Entries:
—————

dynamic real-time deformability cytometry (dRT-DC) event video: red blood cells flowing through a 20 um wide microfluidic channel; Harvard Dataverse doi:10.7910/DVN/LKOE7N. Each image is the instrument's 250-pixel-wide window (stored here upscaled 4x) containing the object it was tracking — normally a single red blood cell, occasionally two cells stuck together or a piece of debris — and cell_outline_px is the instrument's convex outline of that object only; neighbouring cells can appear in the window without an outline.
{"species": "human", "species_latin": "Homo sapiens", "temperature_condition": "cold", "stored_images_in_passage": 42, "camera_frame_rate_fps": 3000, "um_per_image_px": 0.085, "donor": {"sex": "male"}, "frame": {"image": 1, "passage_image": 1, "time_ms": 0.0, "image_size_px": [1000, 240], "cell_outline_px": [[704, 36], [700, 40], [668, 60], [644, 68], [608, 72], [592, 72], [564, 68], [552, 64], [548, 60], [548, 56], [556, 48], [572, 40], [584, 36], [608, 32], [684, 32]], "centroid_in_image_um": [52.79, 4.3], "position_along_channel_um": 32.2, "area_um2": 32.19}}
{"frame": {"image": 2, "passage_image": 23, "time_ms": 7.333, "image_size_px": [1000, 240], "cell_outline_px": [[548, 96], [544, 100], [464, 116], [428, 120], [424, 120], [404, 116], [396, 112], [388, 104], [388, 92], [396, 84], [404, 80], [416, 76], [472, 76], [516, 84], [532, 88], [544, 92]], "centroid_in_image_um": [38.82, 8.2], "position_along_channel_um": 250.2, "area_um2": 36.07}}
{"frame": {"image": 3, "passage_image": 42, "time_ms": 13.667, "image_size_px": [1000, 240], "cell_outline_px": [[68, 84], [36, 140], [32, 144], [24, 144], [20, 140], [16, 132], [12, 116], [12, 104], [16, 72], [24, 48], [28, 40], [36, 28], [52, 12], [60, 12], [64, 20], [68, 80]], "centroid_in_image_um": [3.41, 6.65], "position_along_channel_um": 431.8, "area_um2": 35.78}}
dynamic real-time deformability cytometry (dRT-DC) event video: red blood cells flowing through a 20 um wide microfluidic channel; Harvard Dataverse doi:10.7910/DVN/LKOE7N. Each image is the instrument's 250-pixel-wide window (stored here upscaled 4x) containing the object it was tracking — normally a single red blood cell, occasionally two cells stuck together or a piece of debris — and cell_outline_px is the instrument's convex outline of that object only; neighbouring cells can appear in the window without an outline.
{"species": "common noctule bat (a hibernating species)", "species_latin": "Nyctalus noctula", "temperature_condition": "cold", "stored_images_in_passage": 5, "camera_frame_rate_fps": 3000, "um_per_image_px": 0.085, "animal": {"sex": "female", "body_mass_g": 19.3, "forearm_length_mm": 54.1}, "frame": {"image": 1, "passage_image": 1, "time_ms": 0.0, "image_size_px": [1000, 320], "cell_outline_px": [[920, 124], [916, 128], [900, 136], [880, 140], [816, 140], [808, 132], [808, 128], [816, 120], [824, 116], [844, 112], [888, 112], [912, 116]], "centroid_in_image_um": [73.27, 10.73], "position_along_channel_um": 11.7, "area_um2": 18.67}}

—————

Given problem:
Transcribe each entry exactly.

The reply:
dynamic real-time deformability cytometry (dRT-DC) event video: red blood cells flowing through a 20 um wide microfluidic channel; Harvard Dataverse doi:10.7910/DVN/LKOE7N. Each image is the instrument's 250-pixel-wide window (stored here upscaled 4x) containing the object it was tracking — normally a single red blood cell, occasionally two cells stuck together or a piece of debris — and cell_outline_px is the instrument's convex outline of that object only; neighbouring cells can appear in the window without an outline.
{"species": "human", "species_latin": "Homo sapiens", "temperature_condition": "cold", "stored_images_in_passage": 42, "camera_frame_rate_fps": 3000, "um_per_image_px": 0.085, "donor": {"sex": "male"}, "frame": {"image": 1, "passage_image": 1, "time_ms": 0.0, "image_size_px": [1000, 240], "cell_outline_px": [[704, 36], [700, 40], [668, 60], [644, 68], [608, 72], [592, 72], [564, 68], [552, 64], [548, 60], [548, 56], [556, 48], [572, 40], [584, 36], [608, 32], [684, 32]], "centroid_in_image_um": [52.79, 4.3], "position_along_channel_um": 32.2, "area_um2": 32.19}}
{"frame": {"image": 2, "passage_image": 23, "time_ms": 7.333, "image_size_px": [1000, 240], "cell_outline_px": [[548, 96], [544, 100], [464, 116], [428, 120], [424, 120], [404, 116], [396, 112], [388, 104], [388, 92], [396, 84], [404, 80], [416, 76], [472, 76], [516, 84], [532, 88], [544, 92]], "centroid_in_image_um": [38.82, 8.2], "position_along_channel_um": 250.2, "area_um2": 36.07}}
{"frame": {"image": 3, "passage_image": 42, "time_ms": 13.667, "image_size_px": [1000, 240], "cell_outline_px": [[68, 84], [36, 140], [32, 144], [24, 144], [20, 140], [16, 132], [12, 116], [12, 104], [16, 72], [24, 48], [28, 40], [36, 28], [52, 12], [60, 12], [64, 20], [68, 80]], "centroid_in_image_um": [3.41, 6.65], "position_along_channel_um": 431.8, "area_um2": 35.78}}
dynamic real-time deformability cytometry (dRT-DC) event video: red blood cells flowing through a 20 um wide microfluidic channel; Harvard Dataverse doi:10.7910/DVN/LKOE7N. Each image is the instrument's 250-pixel-wide window (stored here upscaled 4x) containing the object it was tracking — normally a single red blood cell, occasionally two cells stuck together or a piece of debris — and cell_outline_px is the instrument's convex outline of that object only; neighbouring cells can appear in the window without an outline.
{"species": "common noctule bat (a hibernating species)", "species_latin": "Nyctalus noctula", "temperature_condition": "cold", "stored_images_in_passage": 5, "camera_frame_rate_fps": 3000, "um_per_image_px": 0.085, "animal": {"sex": "female", "body_mass_g": 19.3, "forearm_length_mm": 54.1}, "frame": {"image": 1, "passage_image": 1, "time_ms": 0.0, "image_size_px": [1000, 320], "cell_outline_px": [[920, 124], [916, 128], [900, 136], [880, 140], [816, 140], [808, 132], [808, 128], [816, 120], [824, 116], [844, 112], [888, 112], [912, 116]], "centroid_in_image_um": [73.27, 10.73], "position_along_channel_um": 11.7, "area_um2": 18.67}}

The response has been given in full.